> [TEXTO FORNECIDO]:
>>>

Poesia cajazeirense em dois tempos
Do Suplemento Especial-Cajazeiras, publicação do Jornal A União, dia 22 agosto de 83, Pág. 13
Há anos os estudantes vêm lutando dentro do
chamado campo cultural, para divulgar, descobrir e incentivar novos valores
artísticos culturais. Esse trabalho vem sendo feito através da música, do
teatro, do cinema, da poesia. Neste boletim, propomos-nos a falar um pouco sobre a poesia no nosso meio social, principalmente no meio estudantil.
Em 1973, os grupos de jovens GIMC e GRUJUCA,
promoveram o primeiro Festival de Poesias de Cajazeiras. Foi um posso
importante para unir pessoas interessadas na citada arte. Pena que no ano
seguinte ninguém teve a iniciativa de continuar o evento, e somente em 1975,
quando o coordenador do GIMC, José Irismar, um amante da poesia, assumiu a
presidência do Centro Cívico Olavo Bilac, é que renasceu a ideia de
continuidade dos Festivais de Poesia. Só que desta vez a participação foi
limitada apenas aos Estudantes do Colégio Estadual. Mas foi um grande marco. A
partir daí sentiu-se que a poesia em nosso meio não seguiu o ritmo tradicional,
mas tornou-se um instrumento de reflexão, despertar e de denúncia. A poesia
voltada para a realidade, preocupada em levar uma mensagem e uma visão
libertadora do homem.
Idêntica iniciativa tomou o presidente do
Centro Cívico Olavo Bilac, em 1976, José Alves Neto, quando realizou o segundo
festival interno de Poesia, com mais de 22 poesias concorrentes, só de alunos
do Colégio Estadual. Aplaudida a iniciativa, mas os estudantes dos demais
Colégios se queixavam de não poderem participar.
Visando dar vez aos estudantes dos demais
estabelecimentos de ensino de nossa cidade o presidente do Centro Cívico Olavo
Bilac, em 1977, Dirceu Marques Galvão levando em conta profunda avaliação dos
festivais passados, estendeu a promoção para todos os estudantes da cidade,
tanto dos Colégios como da Faculdade. Daí surgiu o título: III Festival
Estudantil de Poesia. Esta foi uma das promoções mais bem organizadas. Saiu-se
nas classes de todos de todos os Colégios e Faculdades e criou-se comissões de
organização. Em cada Colégio tinha uma comissão responsável pela divulgação,
pelo trabalho de inscrição etc. Foi realizado uma assembleia, no Círculo
Operário, com mais de oitenta estudantes presentes, para discutir a organização
do Festival e criar o regulamento, democraticamente. Foi um dos festivais mais
movimentados e que despertou em muita gente o interesse pela cultura, pela
poesia.Infelizmente, em 1978, ninguém teve a
iniciativa de dar continuidade aos Festivais de Poesia, e passou em branco.

<<<

(Um bloco de dados)
>>>

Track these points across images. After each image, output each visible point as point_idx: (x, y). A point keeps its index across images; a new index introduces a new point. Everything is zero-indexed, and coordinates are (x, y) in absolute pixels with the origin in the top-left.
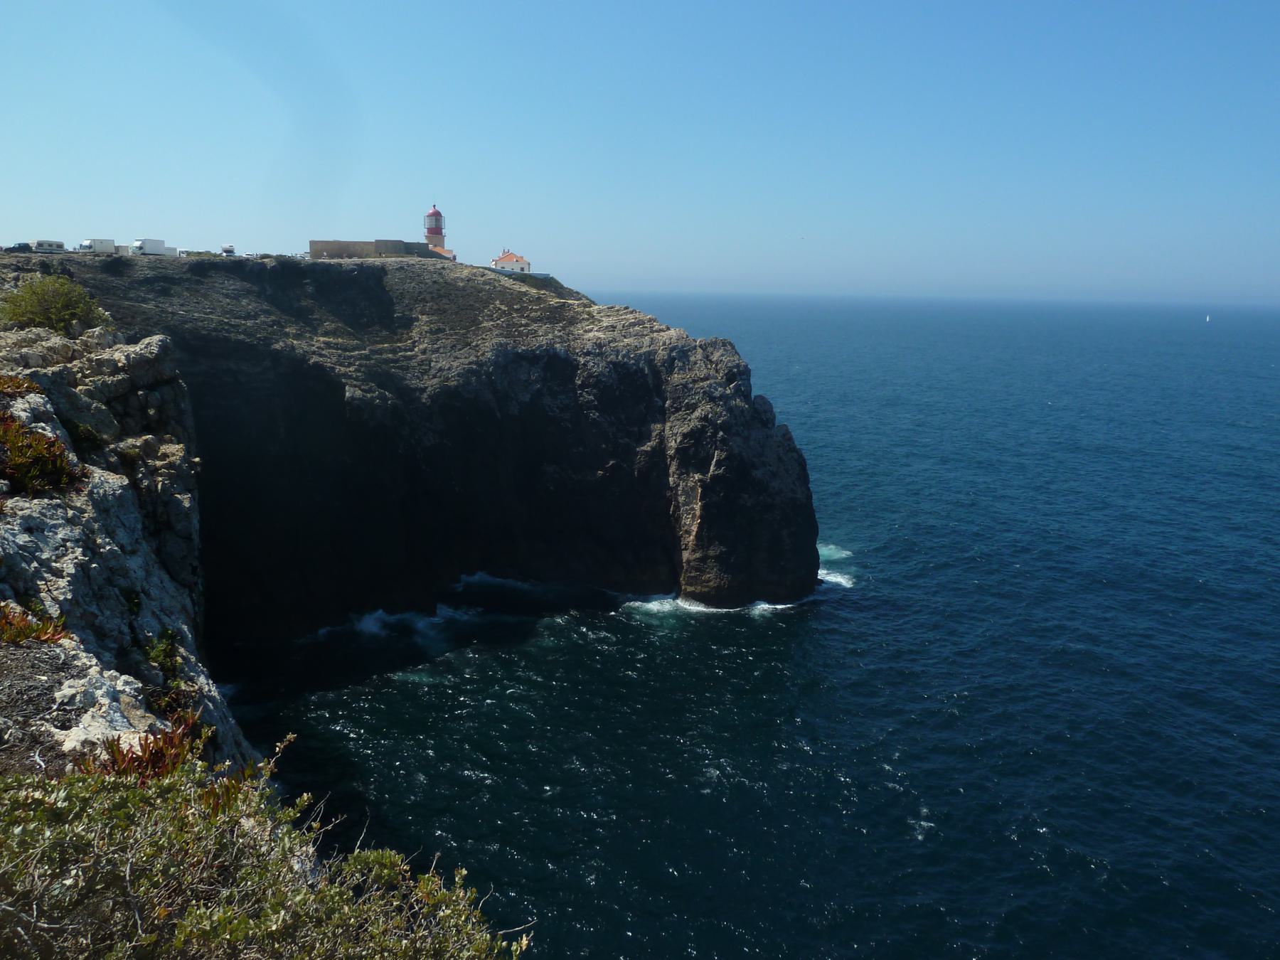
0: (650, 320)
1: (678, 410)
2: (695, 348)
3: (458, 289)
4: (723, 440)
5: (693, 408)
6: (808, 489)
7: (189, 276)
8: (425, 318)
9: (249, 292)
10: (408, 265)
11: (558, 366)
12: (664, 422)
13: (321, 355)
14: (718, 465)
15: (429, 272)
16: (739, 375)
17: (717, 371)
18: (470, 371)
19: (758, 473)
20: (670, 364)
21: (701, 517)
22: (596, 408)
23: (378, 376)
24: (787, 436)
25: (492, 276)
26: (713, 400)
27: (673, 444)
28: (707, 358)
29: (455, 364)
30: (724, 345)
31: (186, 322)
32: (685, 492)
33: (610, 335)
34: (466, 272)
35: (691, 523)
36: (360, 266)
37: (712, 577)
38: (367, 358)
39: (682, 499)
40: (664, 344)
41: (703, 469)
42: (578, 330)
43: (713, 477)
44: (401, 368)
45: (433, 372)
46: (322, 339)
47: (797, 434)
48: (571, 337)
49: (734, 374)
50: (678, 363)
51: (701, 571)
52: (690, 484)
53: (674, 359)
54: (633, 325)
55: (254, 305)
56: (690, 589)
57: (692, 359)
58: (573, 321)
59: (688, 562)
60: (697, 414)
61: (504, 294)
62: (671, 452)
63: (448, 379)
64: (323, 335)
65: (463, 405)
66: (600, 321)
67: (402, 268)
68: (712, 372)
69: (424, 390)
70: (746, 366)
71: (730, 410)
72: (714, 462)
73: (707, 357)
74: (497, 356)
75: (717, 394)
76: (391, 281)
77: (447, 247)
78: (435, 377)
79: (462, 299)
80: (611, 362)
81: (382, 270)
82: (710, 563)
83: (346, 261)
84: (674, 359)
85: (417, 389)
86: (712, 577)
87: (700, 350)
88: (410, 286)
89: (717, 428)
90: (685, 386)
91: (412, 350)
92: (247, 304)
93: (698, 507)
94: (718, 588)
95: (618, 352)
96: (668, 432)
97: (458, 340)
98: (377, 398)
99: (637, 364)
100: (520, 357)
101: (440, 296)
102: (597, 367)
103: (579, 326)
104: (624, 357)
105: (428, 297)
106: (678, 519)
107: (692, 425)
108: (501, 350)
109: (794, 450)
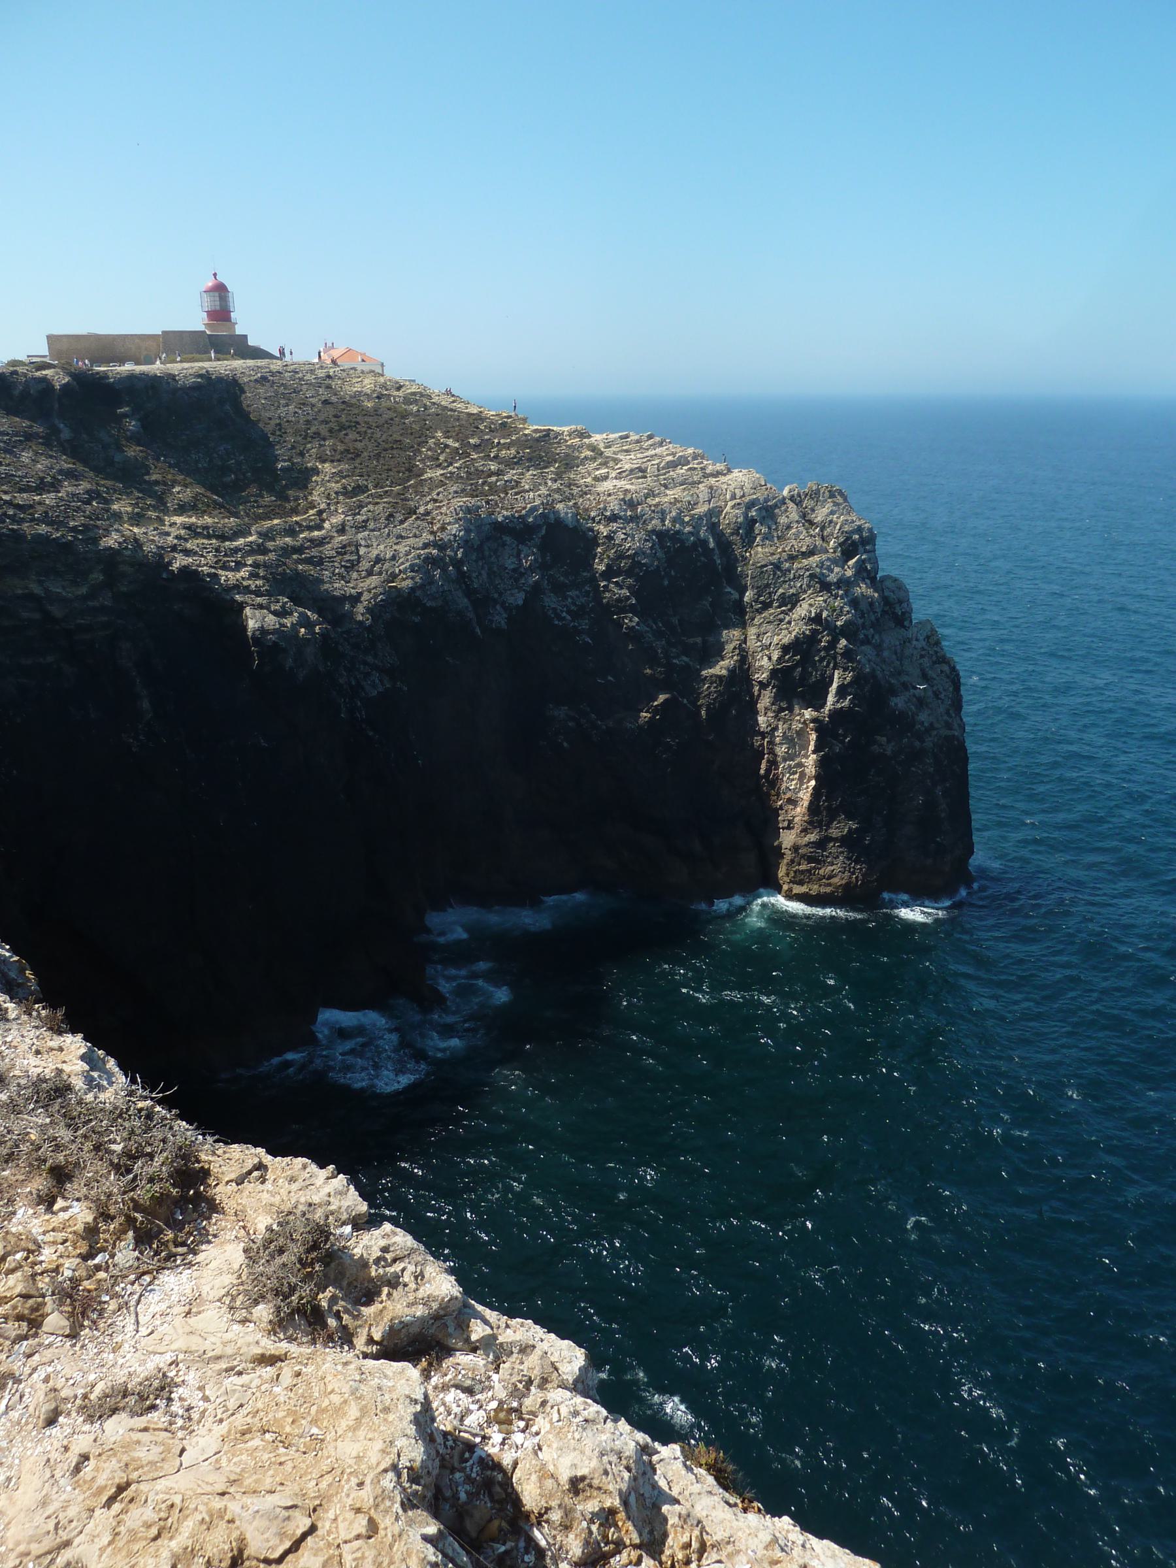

<<<

> [INSTRUÇÕES DO EXERCÍCIO]:
(a) Liste as pessoas que, segundo o texto sobre a poesia em Cajazeiras, ocuparam a presidência do Centro Cívico Olavo Bilac, com o ano indicado para cada uma.
(b) Copie os registros desde a primeira linha até a linha com "79: (462, 299)", incluindo as duas. Deixe as imagens de fora.

> [RESPOSTAS DO EXERCÍCIO]:
(a)
José Irismar (1975)
José Alves Neto (1976)
Dirceu Marques Galvão (1977)

(b)
Track these points across images. After each image, output each visible point as point_idx: (x, y). A point keeps its index across images; a new index introduces a new point. Everything is zero-indexed, and coordinates are (x, y) in absolute pixels with the origin in the top-left.
0: (650, 320)
1: (678, 410)
2: (695, 348)
3: (458, 289)
4: (723, 440)
5: (693, 408)
6: (808, 489)
7: (189, 276)
8: (425, 318)
9: (249, 292)
10: (408, 265)
11: (558, 366)
12: (664, 422)
13: (321, 355)
14: (718, 465)
15: (429, 272)
16: (739, 375)
17: (717, 371)
18: (470, 371)
19: (758, 473)
20: (670, 364)
21: (701, 517)
22: (596, 408)
23: (378, 376)
24: (787, 436)
25: (492, 276)
26: (713, 400)
27: (673, 444)
28: (707, 358)
29: (455, 364)
30: (724, 345)
31: (186, 322)
32: (685, 492)
33: (610, 335)
34: (466, 272)
35: (691, 523)
36: (360, 266)
37: (712, 577)
38: (367, 358)
39: (682, 499)
40: (664, 344)
41: (703, 469)
42: (578, 330)
43: (713, 477)
44: (401, 368)
45: (433, 372)
46: (322, 339)
47: (797, 434)
48: (571, 337)
49: (734, 374)
50: (678, 363)
51: (701, 571)
52: (690, 484)
53: (674, 359)
54: (633, 325)
55: (254, 305)
56: (690, 589)
57: (692, 359)
58: (573, 321)
59: (688, 562)
60: (697, 414)
61: (504, 294)
62: (671, 452)
63: (448, 379)
64: (323, 335)
65: (463, 405)
66: (600, 321)
67: (402, 268)
68: (712, 372)
69: (424, 390)
70: (746, 366)
71: (730, 410)
72: (714, 462)
73: (707, 357)
74: (497, 356)
75: (717, 394)
76: (391, 281)
77: (447, 247)
78: (435, 377)
79: (462, 299)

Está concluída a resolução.